◆ **Activity**:
Present the lines from the one containing "The torso for" through the end of the records as a Markdown table with the columns Row and Text, leaving out blank lines.

Saved entries

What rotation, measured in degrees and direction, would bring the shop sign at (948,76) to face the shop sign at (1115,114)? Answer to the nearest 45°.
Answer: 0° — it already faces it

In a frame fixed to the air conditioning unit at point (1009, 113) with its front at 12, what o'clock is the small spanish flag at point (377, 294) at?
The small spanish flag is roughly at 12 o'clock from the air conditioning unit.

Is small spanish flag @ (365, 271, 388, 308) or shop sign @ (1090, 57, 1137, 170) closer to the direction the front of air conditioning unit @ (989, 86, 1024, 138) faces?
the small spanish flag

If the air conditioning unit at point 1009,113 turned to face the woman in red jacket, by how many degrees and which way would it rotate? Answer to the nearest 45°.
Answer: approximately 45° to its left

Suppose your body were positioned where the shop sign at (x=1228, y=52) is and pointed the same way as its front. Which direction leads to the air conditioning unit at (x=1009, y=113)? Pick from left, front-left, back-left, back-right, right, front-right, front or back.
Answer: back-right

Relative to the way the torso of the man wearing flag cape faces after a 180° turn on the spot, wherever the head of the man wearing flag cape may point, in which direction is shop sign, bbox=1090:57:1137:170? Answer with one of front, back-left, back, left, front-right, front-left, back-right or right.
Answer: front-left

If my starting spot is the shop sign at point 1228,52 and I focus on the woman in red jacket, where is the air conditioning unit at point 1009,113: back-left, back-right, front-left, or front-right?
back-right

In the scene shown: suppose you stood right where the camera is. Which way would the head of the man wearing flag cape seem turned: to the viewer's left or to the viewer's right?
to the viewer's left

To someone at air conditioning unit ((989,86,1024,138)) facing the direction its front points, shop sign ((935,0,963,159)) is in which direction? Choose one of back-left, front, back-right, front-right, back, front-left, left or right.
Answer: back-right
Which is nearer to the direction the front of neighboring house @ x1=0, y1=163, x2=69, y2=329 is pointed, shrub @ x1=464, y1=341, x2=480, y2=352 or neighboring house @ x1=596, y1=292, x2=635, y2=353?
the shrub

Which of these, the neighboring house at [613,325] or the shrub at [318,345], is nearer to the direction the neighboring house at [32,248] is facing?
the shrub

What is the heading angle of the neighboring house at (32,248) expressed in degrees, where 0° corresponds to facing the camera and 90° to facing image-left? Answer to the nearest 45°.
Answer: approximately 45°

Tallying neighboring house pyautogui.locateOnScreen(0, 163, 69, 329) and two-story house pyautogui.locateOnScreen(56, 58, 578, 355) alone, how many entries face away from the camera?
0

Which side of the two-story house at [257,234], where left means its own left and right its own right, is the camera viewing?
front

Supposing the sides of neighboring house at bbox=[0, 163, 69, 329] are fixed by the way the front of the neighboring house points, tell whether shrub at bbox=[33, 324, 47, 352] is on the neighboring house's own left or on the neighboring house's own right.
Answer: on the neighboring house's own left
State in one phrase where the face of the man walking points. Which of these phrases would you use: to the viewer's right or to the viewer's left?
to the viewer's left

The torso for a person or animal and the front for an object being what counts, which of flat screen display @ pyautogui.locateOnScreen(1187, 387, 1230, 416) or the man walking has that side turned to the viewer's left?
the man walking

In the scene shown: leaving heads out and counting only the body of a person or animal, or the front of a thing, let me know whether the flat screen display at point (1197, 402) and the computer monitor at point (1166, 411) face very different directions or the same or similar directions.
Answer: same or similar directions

◆ **Exercise response**:
| Row | Text |
|---|---|
| 1 | The torso for a person or animal and the front for an object being what counts, which of flat screen display @ pyautogui.locateOnScreen(1187, 387, 1230, 416) or the man walking has that side turned to the viewer's left? |
| 2 | the man walking |
| 3 | In the scene shown: leaving heads out and counting only the body of a person or animal, or the front of a thing, let me know whether the flat screen display at point (1197, 402) and the computer monitor at point (1166, 411) face very different directions or the same or similar directions. |
| 4 | Answer: same or similar directions |